─── EXTRACTED MATERIAL ───
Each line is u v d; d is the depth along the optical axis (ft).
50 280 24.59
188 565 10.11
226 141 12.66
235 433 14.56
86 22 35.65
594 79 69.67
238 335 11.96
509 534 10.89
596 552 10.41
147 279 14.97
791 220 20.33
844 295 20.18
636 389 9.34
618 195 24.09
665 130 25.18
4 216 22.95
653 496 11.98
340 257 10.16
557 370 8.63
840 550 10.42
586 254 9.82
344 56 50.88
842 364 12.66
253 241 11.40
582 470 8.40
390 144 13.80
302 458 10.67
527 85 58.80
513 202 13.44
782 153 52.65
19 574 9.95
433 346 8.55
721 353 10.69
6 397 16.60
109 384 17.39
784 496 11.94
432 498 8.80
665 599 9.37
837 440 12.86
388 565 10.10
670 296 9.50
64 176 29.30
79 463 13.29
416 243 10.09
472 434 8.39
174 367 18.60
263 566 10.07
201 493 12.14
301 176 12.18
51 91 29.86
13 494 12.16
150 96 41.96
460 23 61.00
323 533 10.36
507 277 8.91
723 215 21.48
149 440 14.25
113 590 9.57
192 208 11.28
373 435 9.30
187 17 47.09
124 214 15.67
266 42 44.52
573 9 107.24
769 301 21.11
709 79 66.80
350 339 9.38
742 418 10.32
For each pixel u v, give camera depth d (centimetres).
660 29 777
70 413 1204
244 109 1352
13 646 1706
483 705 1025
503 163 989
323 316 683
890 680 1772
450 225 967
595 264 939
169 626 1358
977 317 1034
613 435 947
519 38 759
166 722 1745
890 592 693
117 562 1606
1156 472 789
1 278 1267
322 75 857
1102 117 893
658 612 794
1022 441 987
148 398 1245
───
─── EXTRACTED MATERIAL ───
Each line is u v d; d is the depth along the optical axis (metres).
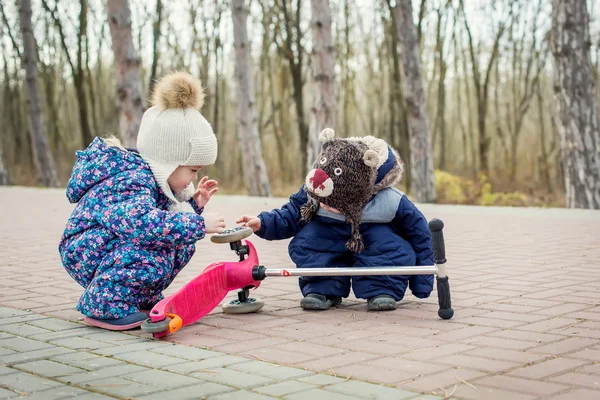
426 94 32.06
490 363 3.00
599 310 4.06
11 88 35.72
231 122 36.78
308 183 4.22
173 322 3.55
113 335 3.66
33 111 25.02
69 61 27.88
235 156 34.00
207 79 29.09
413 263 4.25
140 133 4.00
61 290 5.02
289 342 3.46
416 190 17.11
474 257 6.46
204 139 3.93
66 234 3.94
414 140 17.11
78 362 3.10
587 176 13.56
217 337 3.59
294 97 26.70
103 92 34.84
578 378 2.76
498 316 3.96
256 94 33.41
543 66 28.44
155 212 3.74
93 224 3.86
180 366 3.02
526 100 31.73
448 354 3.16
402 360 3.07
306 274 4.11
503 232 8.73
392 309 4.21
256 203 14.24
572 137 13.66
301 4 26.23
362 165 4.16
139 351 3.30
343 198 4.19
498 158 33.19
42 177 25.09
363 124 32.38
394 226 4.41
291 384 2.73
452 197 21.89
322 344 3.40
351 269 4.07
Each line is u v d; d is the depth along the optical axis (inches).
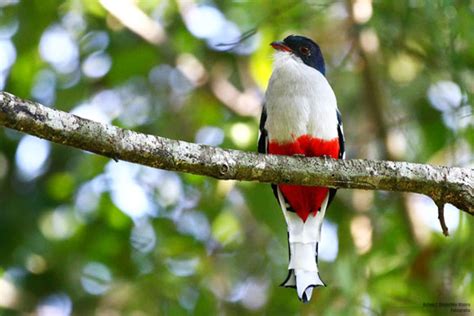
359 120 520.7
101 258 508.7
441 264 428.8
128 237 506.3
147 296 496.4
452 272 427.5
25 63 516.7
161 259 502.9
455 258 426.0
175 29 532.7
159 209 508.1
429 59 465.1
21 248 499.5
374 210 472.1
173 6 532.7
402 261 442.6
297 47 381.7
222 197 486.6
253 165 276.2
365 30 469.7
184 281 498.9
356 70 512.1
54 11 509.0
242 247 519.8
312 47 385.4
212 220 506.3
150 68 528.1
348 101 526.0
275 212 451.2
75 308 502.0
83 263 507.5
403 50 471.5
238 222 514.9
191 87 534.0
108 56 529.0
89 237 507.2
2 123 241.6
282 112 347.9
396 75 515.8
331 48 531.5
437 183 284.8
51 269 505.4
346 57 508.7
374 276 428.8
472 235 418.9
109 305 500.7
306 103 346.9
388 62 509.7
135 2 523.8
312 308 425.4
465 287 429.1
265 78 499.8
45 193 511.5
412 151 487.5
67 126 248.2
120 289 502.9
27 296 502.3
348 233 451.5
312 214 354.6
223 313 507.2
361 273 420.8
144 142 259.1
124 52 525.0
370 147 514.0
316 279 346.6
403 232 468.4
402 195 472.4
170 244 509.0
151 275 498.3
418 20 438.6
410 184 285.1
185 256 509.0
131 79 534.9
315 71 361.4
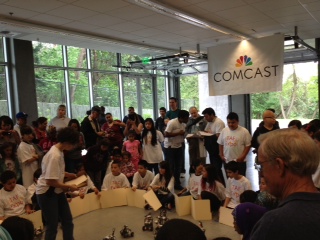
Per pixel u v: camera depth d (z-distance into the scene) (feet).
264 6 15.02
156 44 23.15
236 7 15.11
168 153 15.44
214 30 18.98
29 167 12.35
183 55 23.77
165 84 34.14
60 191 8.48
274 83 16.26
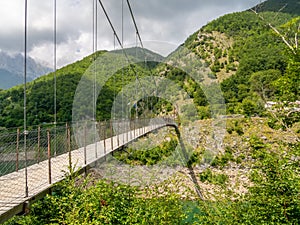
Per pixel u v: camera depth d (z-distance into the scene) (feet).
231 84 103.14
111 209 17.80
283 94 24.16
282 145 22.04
───
**EXERCISE OBJECTIVE:**
All lines in the data above from the one with "optical axis (ft)." through the one with "340 257 10.16" must be repeated exactly, and no others.

**ANSWER SPACE:**
Each line is u v d; d is the depth along the optical axis (ft).
50 280 24.59
188 565 10.11
226 141 12.66
235 433 14.56
86 22 35.65
594 79 69.67
238 335 11.96
509 534 10.89
596 552 10.41
147 279 14.97
791 220 20.33
844 295 20.18
636 389 9.34
618 195 24.09
665 130 25.18
4 216 22.95
653 496 11.98
340 257 10.16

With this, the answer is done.